I like her. She is pretty! i know thats not what your asking for but i like her build and the way she is put together.. she has a small head and she is butt high.. umm is that what she thinks of you in the last picture?!?!


----------



## LuvMyPerlinoQH (Jun 21, 2011)

Why isnt she able to be registered what was the reason given from the reg. I know they do that with horses that carry HYPP but if she tested n/n then what would be the another legit reason to not allow her to be reg. as breedable.


----------



## Elana (Jan 28, 2011)

She looks a bit like Top Breeze (look him up  ). 

I really do not like her top line at all. Her back is long and her coupling is weak. She has a dip behind her withers and is built downhill. 

Her rear end is nice. Her front end is nice. It is in between she is not so good! Her feet are small and she is a bit light in bone. I wish she had larger knees and hocks. 

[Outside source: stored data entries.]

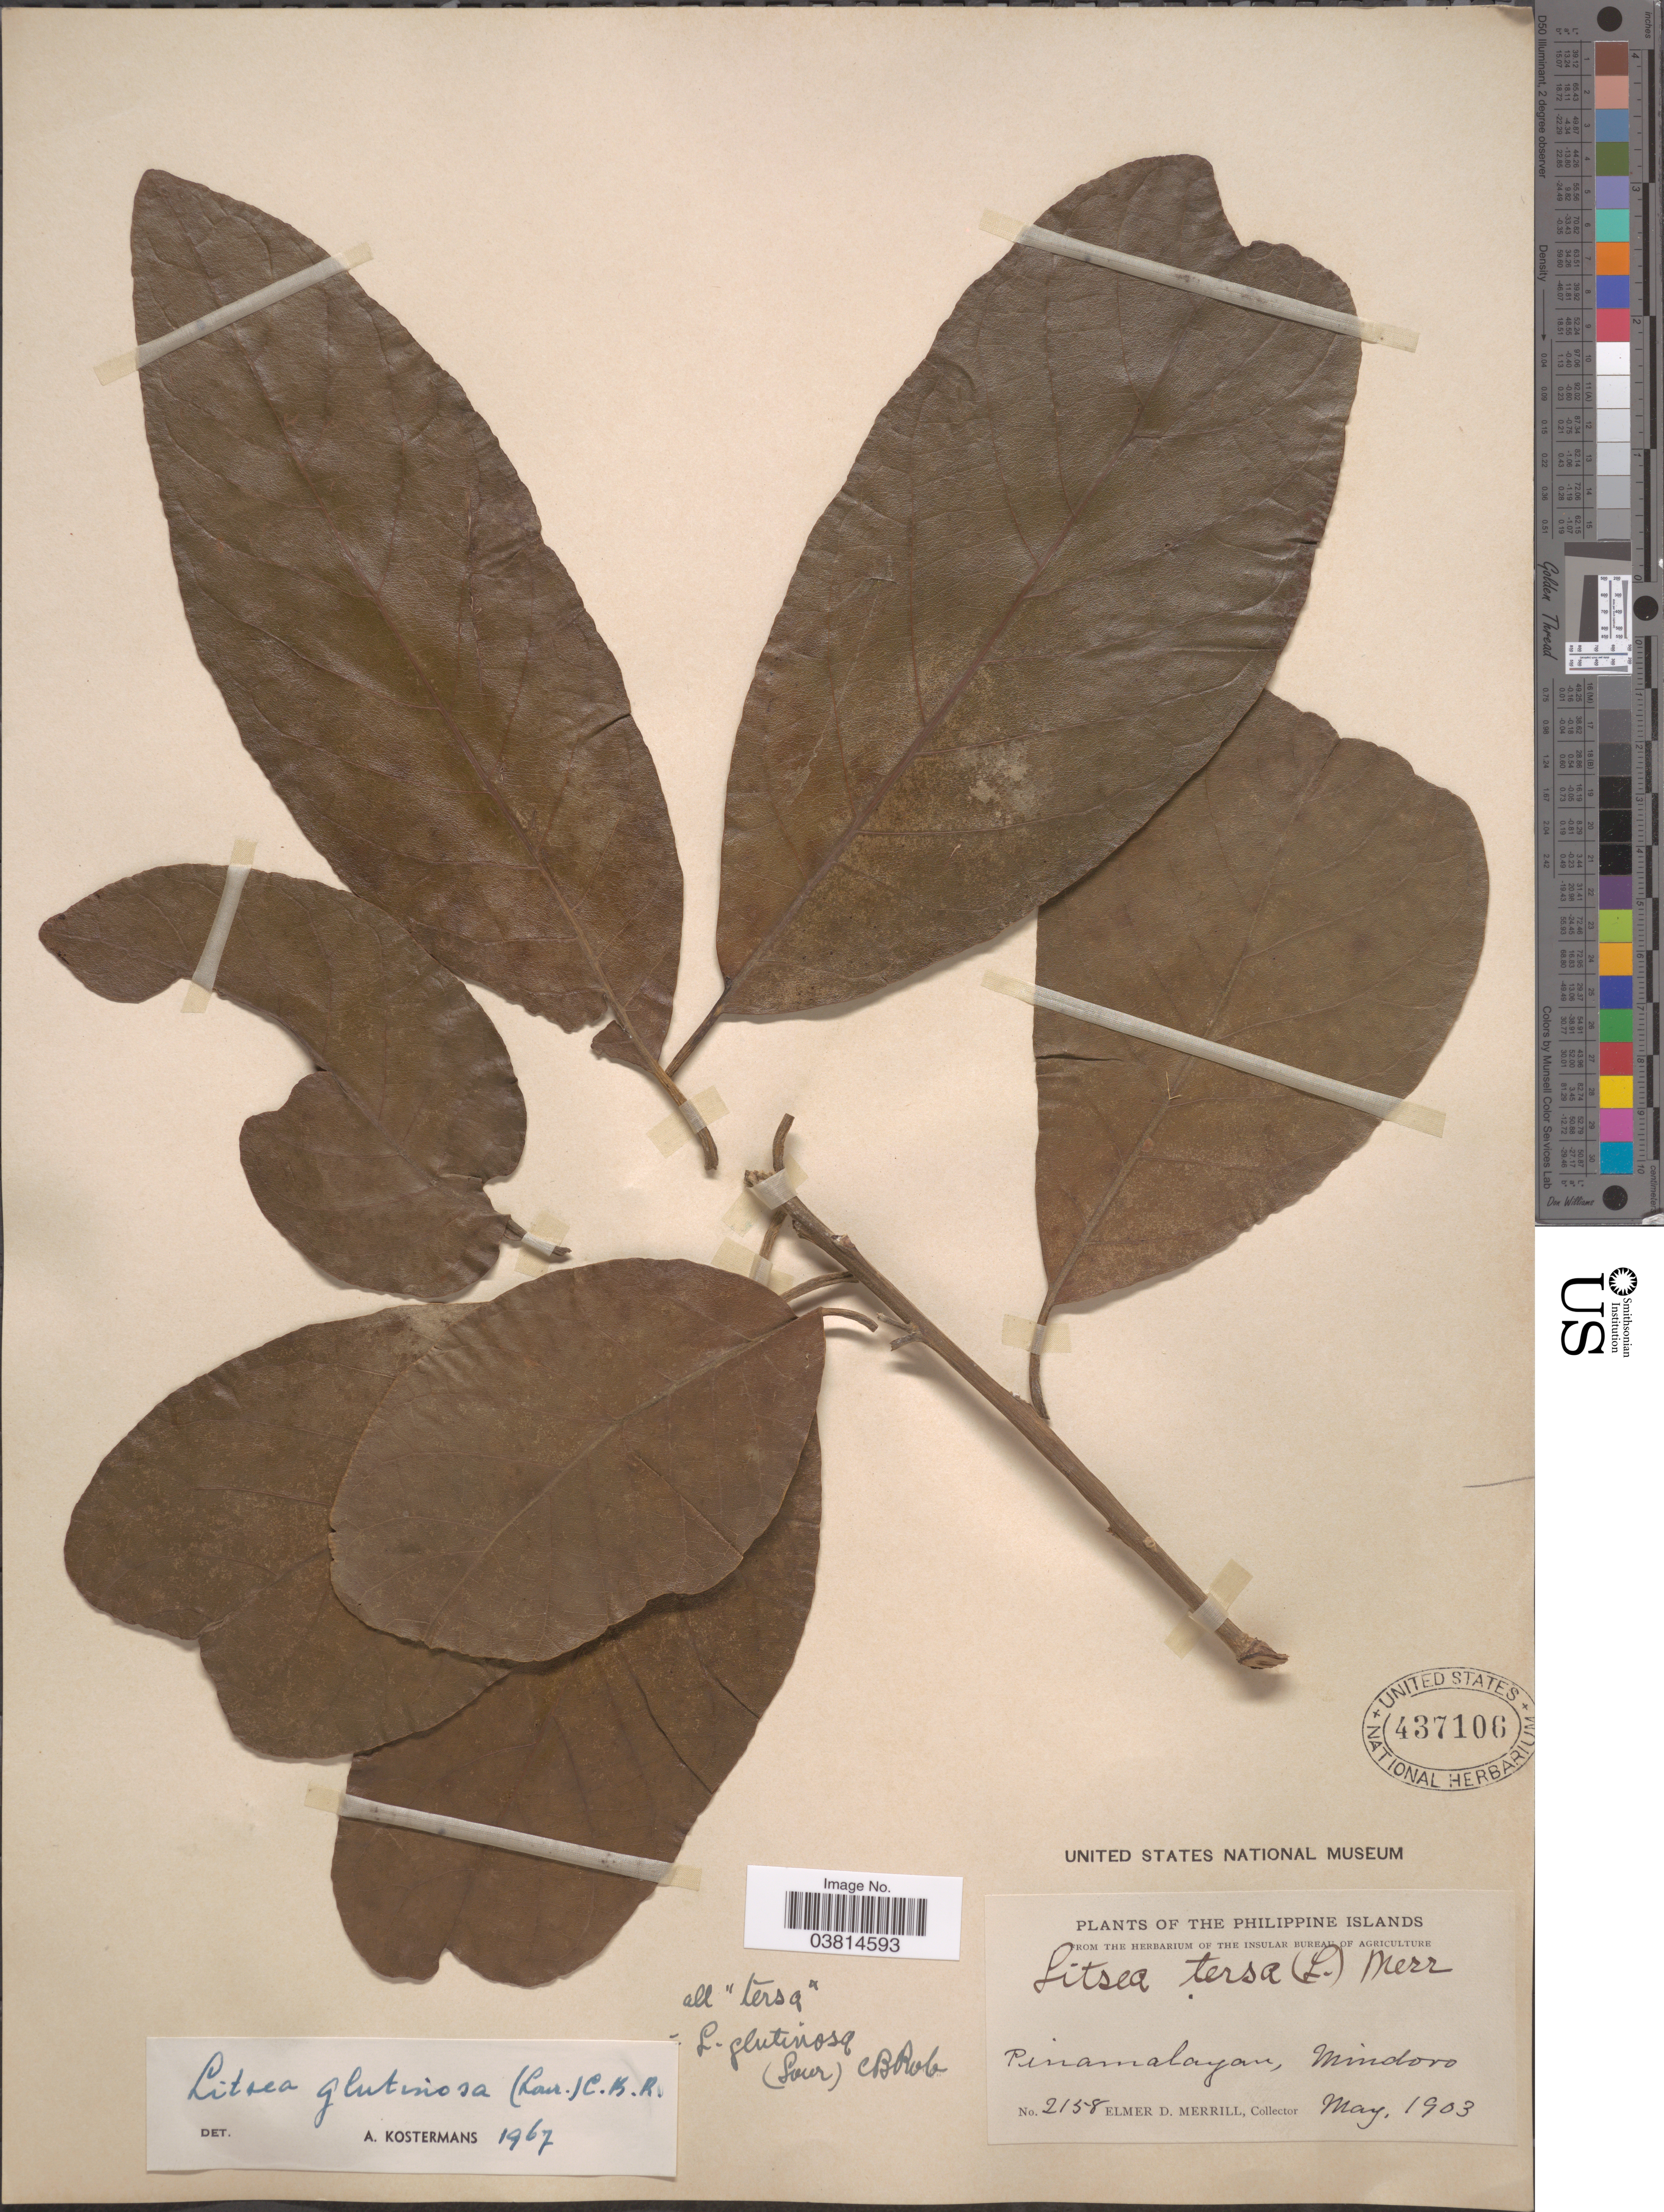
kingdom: Plantae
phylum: Tracheophyta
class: Magnoliopsida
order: Laurales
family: Lauraceae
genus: Litsea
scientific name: Litsea glutinosa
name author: (Lour.) C.B. Rob.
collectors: E. D. Merrill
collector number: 2158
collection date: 1903-05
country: Philippines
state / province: Mimaropa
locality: Pinamalayan, Mindoro.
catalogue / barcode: US 437106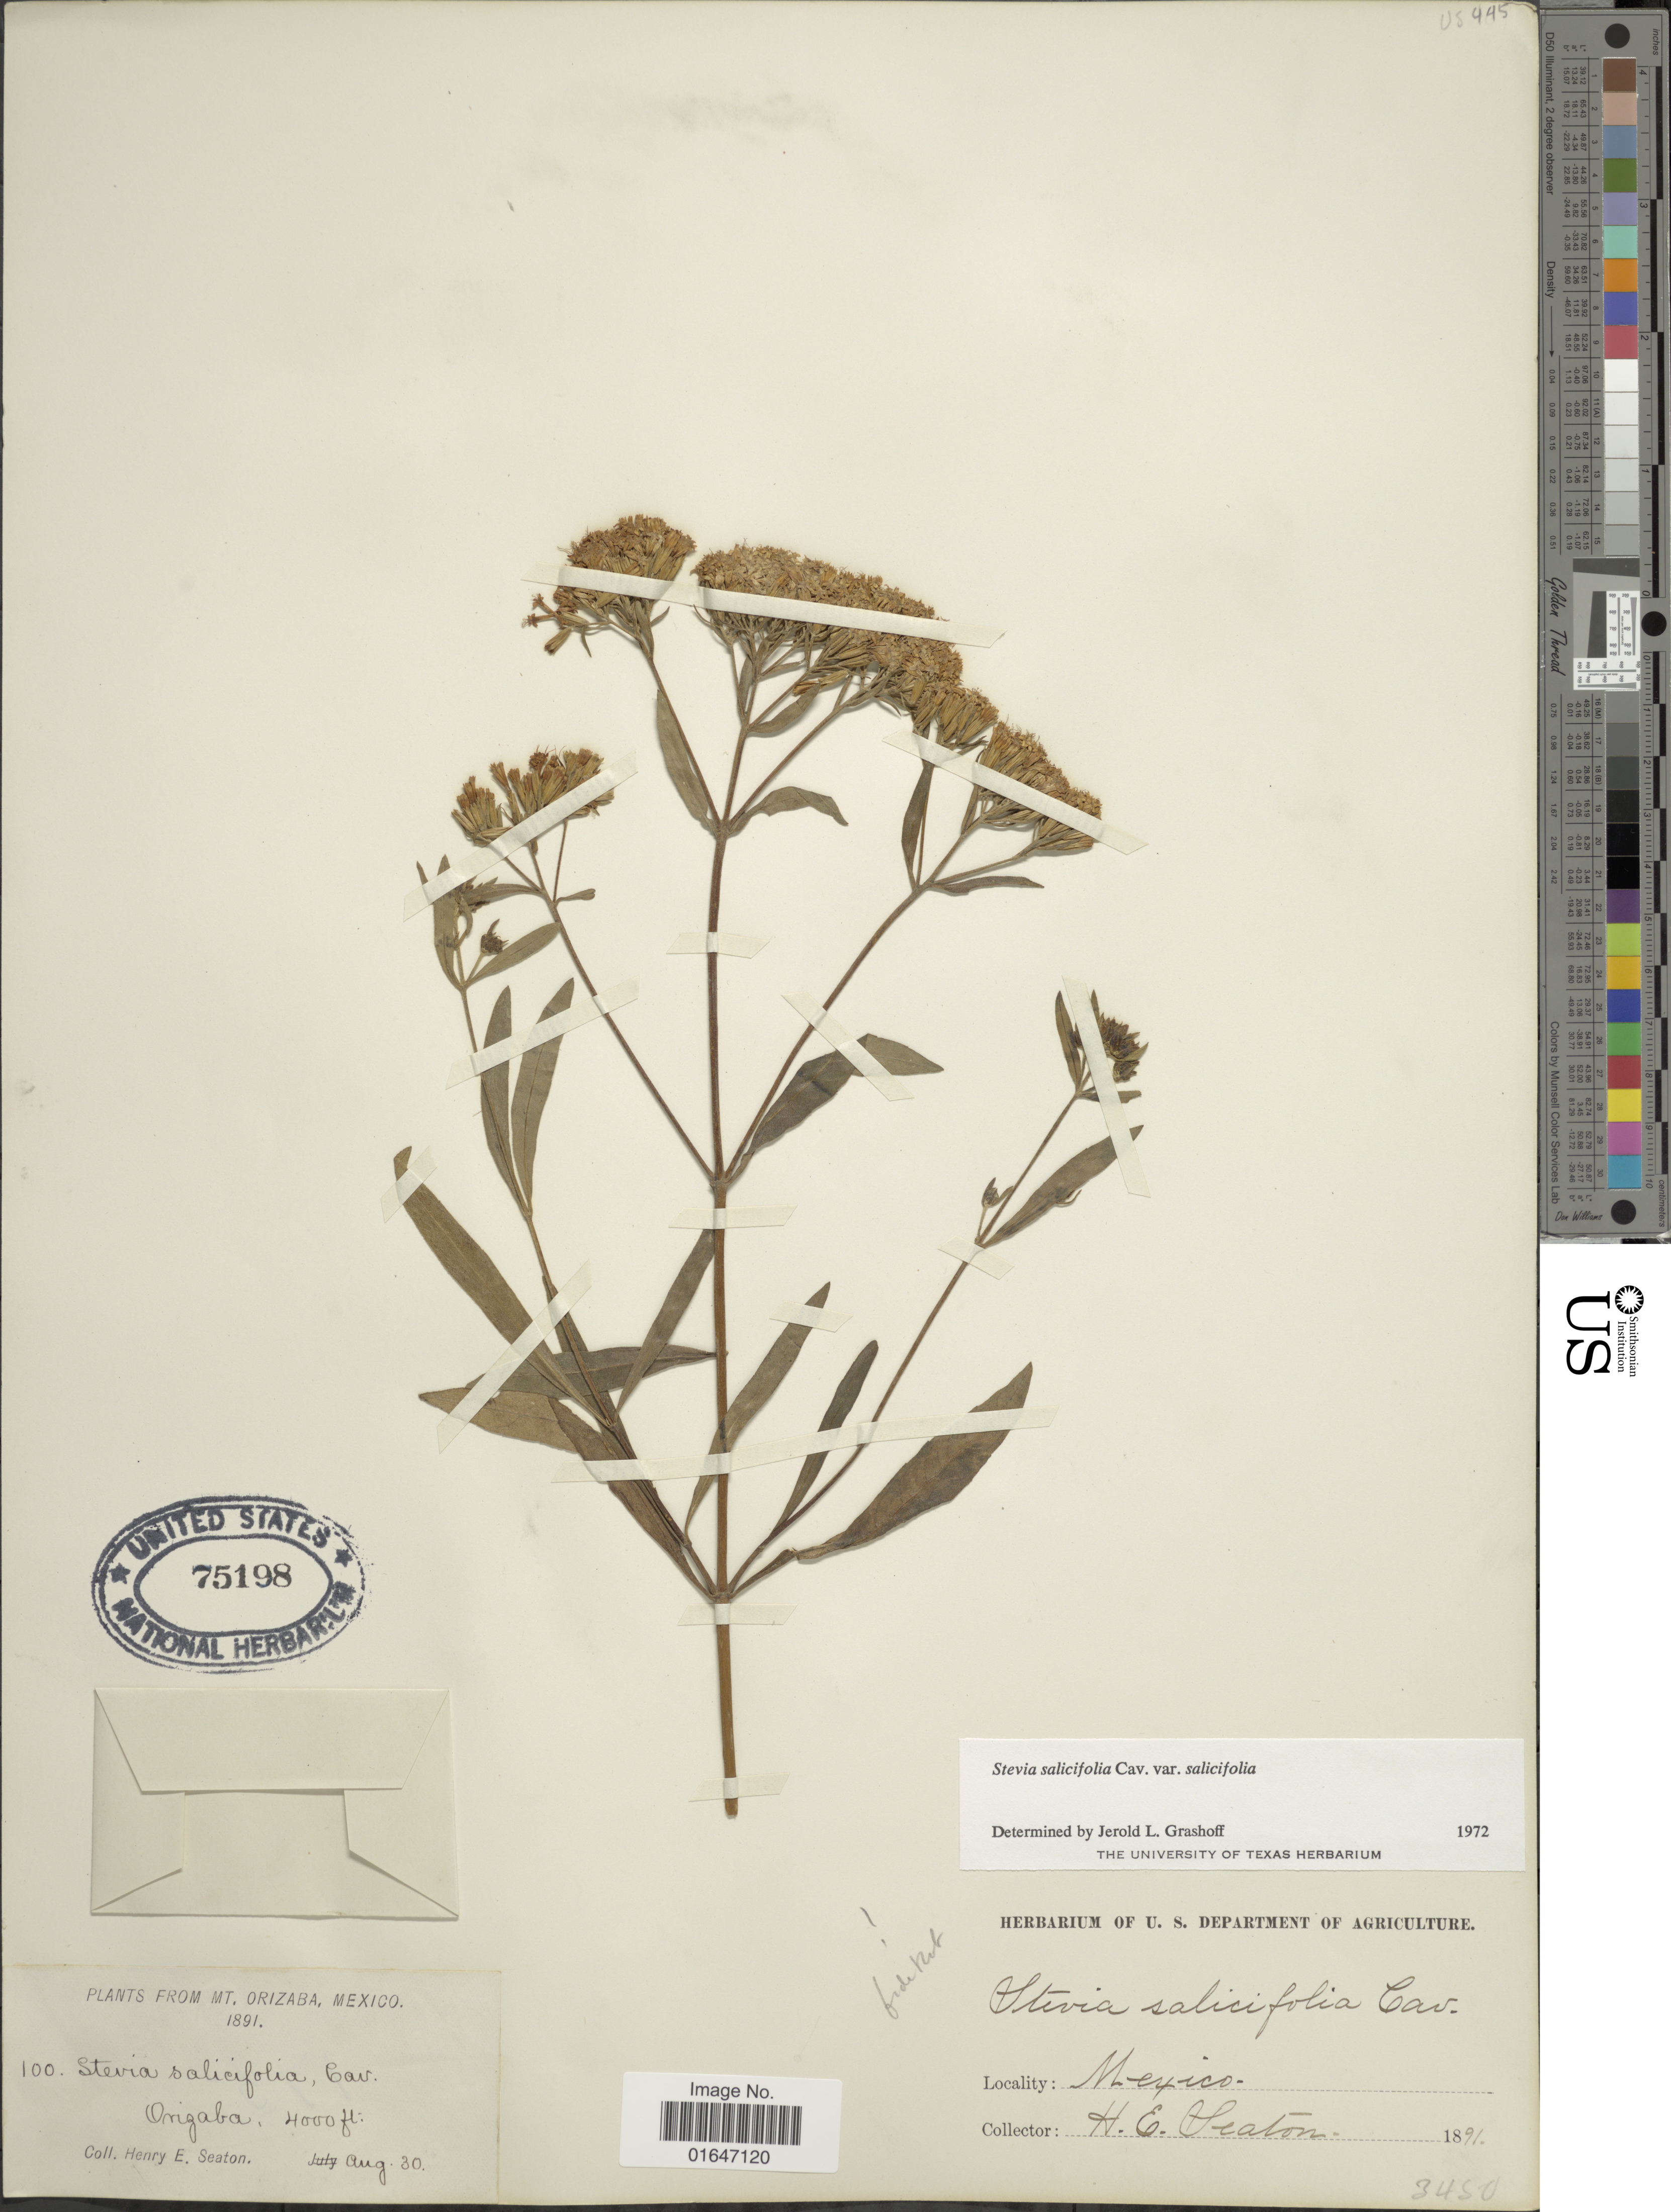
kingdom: Plantae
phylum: Tracheophyta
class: Magnoliopsida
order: Asterales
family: Asteraceae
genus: Stevia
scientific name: Stevia salicifolia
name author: Cav.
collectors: H. E. Seaton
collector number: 100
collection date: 1891-08-30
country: Mexico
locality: Mt. Orizaba, Orizaba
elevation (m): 1219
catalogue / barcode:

On the whole, if you are intent on breeding this horse, you need to find an established stud with older progeny on the ground. You need to look at those progeny and try to find something prepotent for a better top line and not so butt high. Some stallions are very prepotent and others not so much (just look at great race horses and how many are duds in the breeding shed!). 

There are horses out there that would go well with this girl.. but they will be expensive. The stud fee will be over what that $1800 yearling cost.. but that is what this horse needs.


----------